By TOM KRISHER
AP Auto Writer
DETROIT (AP) — Rising factory output led to strong U.S. sales at the end of last year, pushing General Motors’ fourth-quarter net income up 16% over the same period a year ago.
The Detroit automaker made $1.99 billion from October through December, or an adjusted $2.12 per share, easily beating Wall Street per-share projections for $1.69, according to a poll of industry analysts by FactSet.
Quarterly revenue rose 28% to $43.1 billion, the company said Tuesday, also beating estimates for $39.96 billion.
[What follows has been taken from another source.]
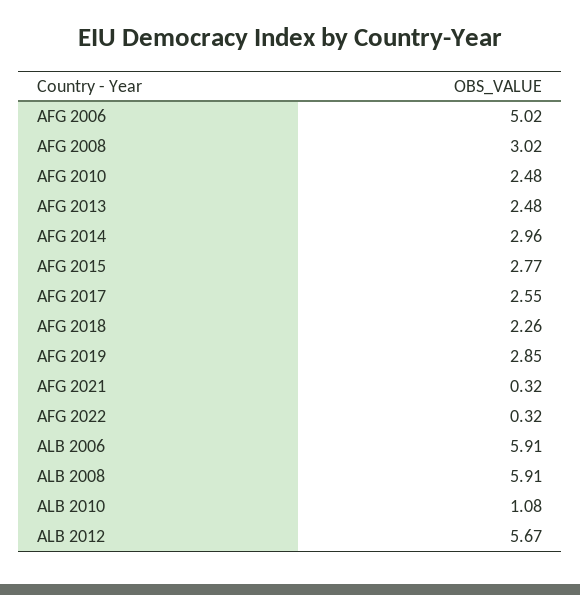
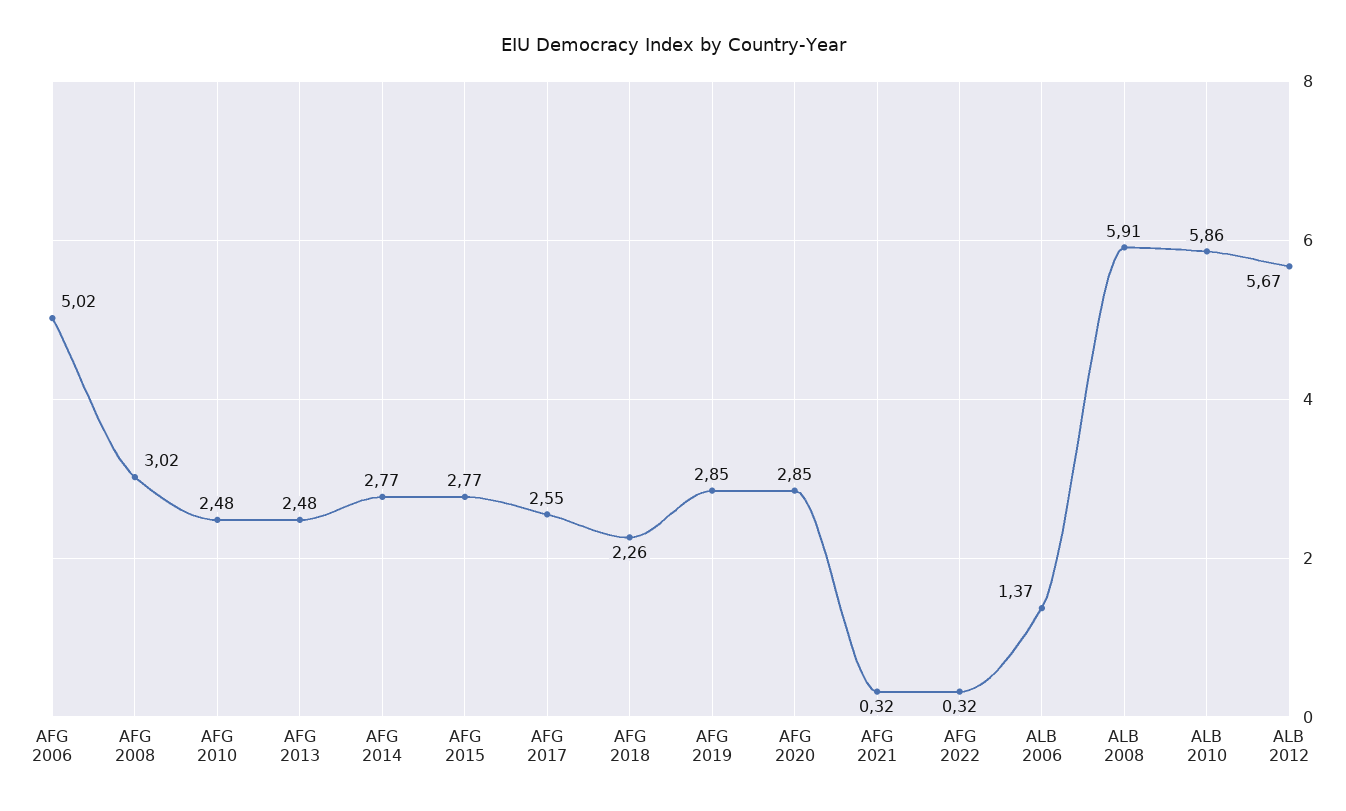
AFG 2014: 2.96 -> 2.77
ALB 2006: 5.91 -> 1.37
ALB 2010: 1.08 -> 5.86
AFG 2020: none -> 2.85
The performance came against the backdrop of a slowing economy due to interest rate increases from the Federal Reserve. The Fed’s key rate, which affects many consumer and business loans, is now in a range of 4.25% to 4.5%, up from near zero last March.
GM, like other automakers, had trouble keeping its factories running at full output during 2022, but the industry and the company started showing signs of recovery late in the year.
GM sold 2.27 million vehicles for the year, up 2.5% over 2021. But fourth-quarter sales were up 41% to more than 623,000. By the end of the year the supply of vehicles on dealer lots had improved 14% to almost 411,000.
Experts don’t expect a return to normal vehicle supplies until sometime next year.